• [Brief]: Go through the following data and transcribe exactly the stretch of lines from the one holding "thumb mcp: (628, 399)" to the one holding "pinky tip: (601, 347)", both included.

• [Provided data]:
-=-=-
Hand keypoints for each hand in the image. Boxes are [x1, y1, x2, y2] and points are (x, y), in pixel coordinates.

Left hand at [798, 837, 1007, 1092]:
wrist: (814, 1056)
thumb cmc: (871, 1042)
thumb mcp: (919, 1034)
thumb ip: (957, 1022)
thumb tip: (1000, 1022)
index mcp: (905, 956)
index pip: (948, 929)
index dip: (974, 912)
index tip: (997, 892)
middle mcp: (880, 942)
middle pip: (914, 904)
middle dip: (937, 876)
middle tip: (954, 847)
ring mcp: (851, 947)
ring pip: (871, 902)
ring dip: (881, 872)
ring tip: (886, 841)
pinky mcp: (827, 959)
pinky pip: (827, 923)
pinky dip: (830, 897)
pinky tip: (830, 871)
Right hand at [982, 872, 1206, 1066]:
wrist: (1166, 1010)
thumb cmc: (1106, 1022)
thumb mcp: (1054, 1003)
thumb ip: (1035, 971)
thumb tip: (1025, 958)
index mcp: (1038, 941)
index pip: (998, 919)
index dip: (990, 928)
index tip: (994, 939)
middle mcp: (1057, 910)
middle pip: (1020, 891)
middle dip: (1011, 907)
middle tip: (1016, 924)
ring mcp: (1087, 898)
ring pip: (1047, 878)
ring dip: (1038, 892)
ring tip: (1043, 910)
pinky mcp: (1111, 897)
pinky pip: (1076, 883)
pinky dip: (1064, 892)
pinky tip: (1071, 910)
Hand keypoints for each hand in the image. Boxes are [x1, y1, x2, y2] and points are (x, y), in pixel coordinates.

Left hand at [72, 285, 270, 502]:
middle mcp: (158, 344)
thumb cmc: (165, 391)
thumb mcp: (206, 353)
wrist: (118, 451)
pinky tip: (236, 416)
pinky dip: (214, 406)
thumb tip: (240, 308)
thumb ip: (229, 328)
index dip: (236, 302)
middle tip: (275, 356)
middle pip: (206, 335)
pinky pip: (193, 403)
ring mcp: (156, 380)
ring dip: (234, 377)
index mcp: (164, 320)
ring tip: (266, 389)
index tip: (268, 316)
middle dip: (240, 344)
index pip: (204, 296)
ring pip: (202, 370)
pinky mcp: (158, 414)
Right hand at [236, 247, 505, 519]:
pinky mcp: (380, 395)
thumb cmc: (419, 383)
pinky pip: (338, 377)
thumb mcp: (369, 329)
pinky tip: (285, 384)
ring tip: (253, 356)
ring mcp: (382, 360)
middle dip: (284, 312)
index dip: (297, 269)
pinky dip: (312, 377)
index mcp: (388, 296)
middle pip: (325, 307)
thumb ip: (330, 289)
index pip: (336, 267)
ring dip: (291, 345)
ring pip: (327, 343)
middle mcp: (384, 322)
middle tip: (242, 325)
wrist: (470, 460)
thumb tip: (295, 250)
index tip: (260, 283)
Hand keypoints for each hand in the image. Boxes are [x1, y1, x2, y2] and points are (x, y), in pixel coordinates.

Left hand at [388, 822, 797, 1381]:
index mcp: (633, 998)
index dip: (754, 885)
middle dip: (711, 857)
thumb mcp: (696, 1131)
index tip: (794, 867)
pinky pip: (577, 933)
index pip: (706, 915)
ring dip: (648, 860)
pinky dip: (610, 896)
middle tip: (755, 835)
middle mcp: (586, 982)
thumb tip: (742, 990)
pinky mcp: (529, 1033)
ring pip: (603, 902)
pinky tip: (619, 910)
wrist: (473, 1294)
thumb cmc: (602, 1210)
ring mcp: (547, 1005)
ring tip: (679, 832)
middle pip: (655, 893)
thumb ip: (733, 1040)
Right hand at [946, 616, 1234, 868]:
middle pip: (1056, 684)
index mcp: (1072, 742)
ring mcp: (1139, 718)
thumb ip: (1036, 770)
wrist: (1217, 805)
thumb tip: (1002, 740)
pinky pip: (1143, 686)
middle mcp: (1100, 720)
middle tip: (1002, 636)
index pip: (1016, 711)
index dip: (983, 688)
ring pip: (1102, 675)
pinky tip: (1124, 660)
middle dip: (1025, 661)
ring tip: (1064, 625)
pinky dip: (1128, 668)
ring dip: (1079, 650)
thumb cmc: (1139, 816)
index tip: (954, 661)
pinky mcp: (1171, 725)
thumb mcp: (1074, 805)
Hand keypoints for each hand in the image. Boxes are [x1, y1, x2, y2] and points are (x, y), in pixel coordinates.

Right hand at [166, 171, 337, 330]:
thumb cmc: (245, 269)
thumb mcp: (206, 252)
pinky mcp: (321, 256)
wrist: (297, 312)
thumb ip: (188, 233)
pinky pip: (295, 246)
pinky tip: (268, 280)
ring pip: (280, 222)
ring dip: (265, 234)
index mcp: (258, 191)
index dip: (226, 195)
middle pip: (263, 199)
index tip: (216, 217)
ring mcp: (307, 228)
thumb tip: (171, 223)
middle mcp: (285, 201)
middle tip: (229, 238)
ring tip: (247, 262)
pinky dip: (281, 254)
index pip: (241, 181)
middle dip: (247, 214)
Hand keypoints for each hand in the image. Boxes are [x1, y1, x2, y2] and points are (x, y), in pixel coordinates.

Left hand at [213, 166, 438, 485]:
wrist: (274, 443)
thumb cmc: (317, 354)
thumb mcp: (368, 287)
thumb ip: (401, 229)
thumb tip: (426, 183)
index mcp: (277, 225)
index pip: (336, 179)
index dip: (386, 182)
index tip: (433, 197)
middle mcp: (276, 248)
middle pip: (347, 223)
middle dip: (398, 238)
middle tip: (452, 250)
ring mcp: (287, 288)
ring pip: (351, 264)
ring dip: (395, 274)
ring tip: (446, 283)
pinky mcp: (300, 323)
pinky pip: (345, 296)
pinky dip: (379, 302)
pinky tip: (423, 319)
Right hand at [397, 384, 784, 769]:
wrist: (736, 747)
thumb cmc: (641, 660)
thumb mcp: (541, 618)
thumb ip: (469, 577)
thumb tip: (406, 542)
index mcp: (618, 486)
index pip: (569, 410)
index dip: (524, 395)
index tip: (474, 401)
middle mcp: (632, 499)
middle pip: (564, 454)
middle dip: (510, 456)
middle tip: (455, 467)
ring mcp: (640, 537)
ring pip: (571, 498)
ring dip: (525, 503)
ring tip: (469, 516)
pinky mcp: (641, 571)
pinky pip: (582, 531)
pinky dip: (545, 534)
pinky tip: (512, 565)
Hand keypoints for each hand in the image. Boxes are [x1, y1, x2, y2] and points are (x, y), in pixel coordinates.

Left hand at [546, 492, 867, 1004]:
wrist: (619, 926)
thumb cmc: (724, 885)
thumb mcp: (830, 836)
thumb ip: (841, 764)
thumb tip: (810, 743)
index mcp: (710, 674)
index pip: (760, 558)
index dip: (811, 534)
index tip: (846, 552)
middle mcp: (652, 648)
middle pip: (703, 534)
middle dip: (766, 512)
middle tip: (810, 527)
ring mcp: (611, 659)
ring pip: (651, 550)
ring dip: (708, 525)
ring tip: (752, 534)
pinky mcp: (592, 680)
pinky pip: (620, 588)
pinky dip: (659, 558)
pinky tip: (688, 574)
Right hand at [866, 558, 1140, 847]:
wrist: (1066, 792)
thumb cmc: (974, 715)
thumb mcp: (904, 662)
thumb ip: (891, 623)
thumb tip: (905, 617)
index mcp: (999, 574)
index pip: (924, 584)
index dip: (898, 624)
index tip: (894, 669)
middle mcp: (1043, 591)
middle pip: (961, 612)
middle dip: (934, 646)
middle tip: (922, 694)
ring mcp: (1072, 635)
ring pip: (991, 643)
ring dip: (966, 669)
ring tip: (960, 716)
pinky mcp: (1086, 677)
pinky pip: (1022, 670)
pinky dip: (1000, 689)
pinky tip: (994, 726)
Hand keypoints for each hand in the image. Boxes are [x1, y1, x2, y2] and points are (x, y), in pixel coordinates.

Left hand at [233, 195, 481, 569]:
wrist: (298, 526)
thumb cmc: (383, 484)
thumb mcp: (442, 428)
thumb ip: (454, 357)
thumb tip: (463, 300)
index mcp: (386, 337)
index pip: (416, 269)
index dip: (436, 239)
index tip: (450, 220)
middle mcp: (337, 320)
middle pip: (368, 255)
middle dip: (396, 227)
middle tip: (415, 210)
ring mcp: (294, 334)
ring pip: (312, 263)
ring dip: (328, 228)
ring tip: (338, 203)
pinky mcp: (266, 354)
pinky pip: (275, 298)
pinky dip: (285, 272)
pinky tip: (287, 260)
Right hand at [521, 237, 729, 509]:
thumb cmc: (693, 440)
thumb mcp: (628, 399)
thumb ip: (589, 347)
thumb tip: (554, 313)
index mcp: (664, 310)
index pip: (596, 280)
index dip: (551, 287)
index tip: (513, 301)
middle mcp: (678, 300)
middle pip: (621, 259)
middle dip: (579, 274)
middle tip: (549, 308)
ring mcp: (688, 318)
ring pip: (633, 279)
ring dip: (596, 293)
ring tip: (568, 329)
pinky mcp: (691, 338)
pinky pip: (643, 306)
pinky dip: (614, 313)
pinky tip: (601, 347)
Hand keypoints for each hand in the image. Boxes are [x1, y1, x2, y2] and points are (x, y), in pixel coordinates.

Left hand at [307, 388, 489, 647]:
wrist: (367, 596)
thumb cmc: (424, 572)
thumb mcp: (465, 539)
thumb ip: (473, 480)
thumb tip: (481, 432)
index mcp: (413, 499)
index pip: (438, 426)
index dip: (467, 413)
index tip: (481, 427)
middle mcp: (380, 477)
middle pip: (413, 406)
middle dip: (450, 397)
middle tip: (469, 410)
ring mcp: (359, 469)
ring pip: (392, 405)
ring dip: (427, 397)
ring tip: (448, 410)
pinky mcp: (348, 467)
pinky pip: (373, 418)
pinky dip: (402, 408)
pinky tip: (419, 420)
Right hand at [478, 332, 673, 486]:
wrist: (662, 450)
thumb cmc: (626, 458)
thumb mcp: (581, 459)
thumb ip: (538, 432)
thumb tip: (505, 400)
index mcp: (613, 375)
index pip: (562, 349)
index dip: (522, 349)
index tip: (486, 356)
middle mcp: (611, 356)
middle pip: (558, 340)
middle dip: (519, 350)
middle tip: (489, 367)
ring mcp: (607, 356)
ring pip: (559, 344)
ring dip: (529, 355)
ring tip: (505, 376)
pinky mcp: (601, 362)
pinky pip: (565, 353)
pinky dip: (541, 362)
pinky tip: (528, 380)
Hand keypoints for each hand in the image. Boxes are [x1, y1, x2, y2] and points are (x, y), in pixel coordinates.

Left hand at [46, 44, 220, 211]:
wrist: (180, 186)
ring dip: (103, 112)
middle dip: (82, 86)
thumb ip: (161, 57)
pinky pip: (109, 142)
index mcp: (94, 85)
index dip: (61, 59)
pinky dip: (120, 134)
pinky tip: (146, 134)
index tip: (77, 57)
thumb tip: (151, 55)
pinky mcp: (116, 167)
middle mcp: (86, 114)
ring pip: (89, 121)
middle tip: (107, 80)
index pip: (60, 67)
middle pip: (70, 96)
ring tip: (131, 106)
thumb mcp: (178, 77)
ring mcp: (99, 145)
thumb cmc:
-=-=-
• [Response]:
thumb mcp: (628, 399)
thumb ip: (589, 347)
thumb tip: (554, 313)
index mcp: (664, 310)
index pip: (596, 280)
index dip: (551, 287)
index tip: (513, 301)
middle mcp: (678, 300)
middle pip: (621, 259)
middle dip: (579, 274)
middle tip: (549, 308)
ring mcp: (688, 318)
ring pip: (633, 279)
ring dip: (596, 293)
ring tip: (568, 329)
pinky mcp: (691, 338)
pinky pip: (643, 306)
pinky dip: (614, 313)
pinky tip: (601, 347)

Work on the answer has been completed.